La democracia pierde apoyo popular y enfrenta nuevos desafíos
Los movimientos y gobiernos autoritarios ganan popularidad mientras el concepto de democracia se percibe como insuficiente para resolver problemas urgentes como el empleo, el narcotráfico y el cambio climático. Sin embargo, abandonar la democracia no es una opción viable, pues ha sido fundamental para garantizar derechos, libertades y avances sociales.
Las democracias generan mejores condiciones de vida y desarrollo
Estudios de premios Nobel como Daron Acemoglu y Amartya Sen demuestran que las democracias aumentan el PIB per cápita, reducen la mortalidad infantil y previenen hambrunas. Además, las transiciones democráticas han impulsado la educación y ampliado derechos para poblaciones vulnerables, contribuyendo a sociedades más pacíficas y equitativas.
¿Cómo proteger la democracia frente a los retos del futuro?

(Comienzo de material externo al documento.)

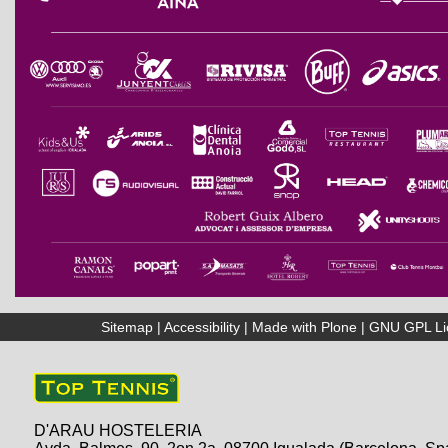
Sitemap
|
Accessibility
|
Made with Plone
|
GNU GPL Li
D'ARAU HOSTELERIA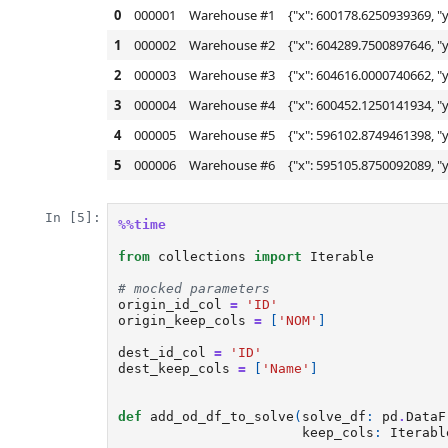
0
000001
Warehouse #1
{"x": 600178.6250939369, "y
1
000002
Warehouse #2
{"x": 604289.7500897646, "y
2
000003
Warehouse #3
{"x": 604616.0000740662, "y
3
000004
Warehouse #4
{"x": 600452.1250141934, "y
4
000005
Warehouse #5
{"x": 596102.8749461398, "y
5
000006
Warehouse #6
{"x": 595105.8750092089, "y
In [5]:
%%time
from
collections
import
Iterable
# mocked parameters
origin_id_col
=
'ID'
origin_keep_cols
=
[
'NOM'
]
dest_id_col
=
'ID'
dest_keep_cols
=
[
'Name'
]
def
add_od_df_to_solve
(
solve_df
:
pd
.
DataF
keep_cols
:
Iterabl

Sin instituciones democráticas fuertes, no es posible enfrentar la desigualdad, controlar el avance tecnológico ni proteger el medio ambiente y los derechos humanos. La democracia es clave para un desarrollo sostenible, justicia social y estabilidad política. Su defensa requiere acción inmediata y compromiso global para evitar que quede relegada a un capítulo olvidado en la historia.